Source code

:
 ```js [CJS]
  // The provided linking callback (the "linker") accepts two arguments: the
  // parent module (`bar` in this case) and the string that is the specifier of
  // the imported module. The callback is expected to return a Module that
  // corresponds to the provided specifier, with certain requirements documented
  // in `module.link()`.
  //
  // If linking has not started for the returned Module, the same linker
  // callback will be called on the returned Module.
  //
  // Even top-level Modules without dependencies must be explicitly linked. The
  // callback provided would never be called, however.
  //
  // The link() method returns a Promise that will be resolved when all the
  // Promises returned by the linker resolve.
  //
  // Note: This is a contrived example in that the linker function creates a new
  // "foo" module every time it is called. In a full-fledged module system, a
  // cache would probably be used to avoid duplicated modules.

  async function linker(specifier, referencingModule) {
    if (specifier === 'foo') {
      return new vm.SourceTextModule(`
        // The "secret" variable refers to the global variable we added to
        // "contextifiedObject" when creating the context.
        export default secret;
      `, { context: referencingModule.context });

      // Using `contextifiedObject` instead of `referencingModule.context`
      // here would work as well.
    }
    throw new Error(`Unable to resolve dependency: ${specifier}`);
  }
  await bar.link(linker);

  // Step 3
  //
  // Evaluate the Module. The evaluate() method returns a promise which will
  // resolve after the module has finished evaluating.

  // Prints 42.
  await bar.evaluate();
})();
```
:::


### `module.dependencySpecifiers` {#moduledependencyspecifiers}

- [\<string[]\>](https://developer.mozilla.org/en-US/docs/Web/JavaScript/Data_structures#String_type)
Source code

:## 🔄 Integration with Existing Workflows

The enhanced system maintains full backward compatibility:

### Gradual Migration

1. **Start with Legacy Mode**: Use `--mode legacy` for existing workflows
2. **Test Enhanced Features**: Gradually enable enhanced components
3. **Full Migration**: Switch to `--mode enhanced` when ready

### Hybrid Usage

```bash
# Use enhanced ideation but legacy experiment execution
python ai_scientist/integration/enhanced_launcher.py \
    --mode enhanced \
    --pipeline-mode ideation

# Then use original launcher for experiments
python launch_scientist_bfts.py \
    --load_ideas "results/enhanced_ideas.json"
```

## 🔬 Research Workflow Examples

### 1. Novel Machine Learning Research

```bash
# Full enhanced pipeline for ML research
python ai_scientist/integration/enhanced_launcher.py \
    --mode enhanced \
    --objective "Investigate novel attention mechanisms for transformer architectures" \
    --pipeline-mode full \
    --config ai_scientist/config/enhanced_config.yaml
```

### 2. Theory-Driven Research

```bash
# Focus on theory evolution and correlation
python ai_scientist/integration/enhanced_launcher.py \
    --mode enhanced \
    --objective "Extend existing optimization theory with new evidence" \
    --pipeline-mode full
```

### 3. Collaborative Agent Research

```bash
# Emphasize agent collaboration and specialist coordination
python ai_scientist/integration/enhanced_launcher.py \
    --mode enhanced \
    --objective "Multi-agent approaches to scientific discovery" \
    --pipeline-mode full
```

————

*PROBLEM REQUIREMENTS*
Track down every line of the material containing the string "contextifiedObject", and copy it.

*YOUR SOLUTION*
        // "contextifiedObject" when creating the context.
      // Using `contextifiedObject` instead of `referencingModule.context`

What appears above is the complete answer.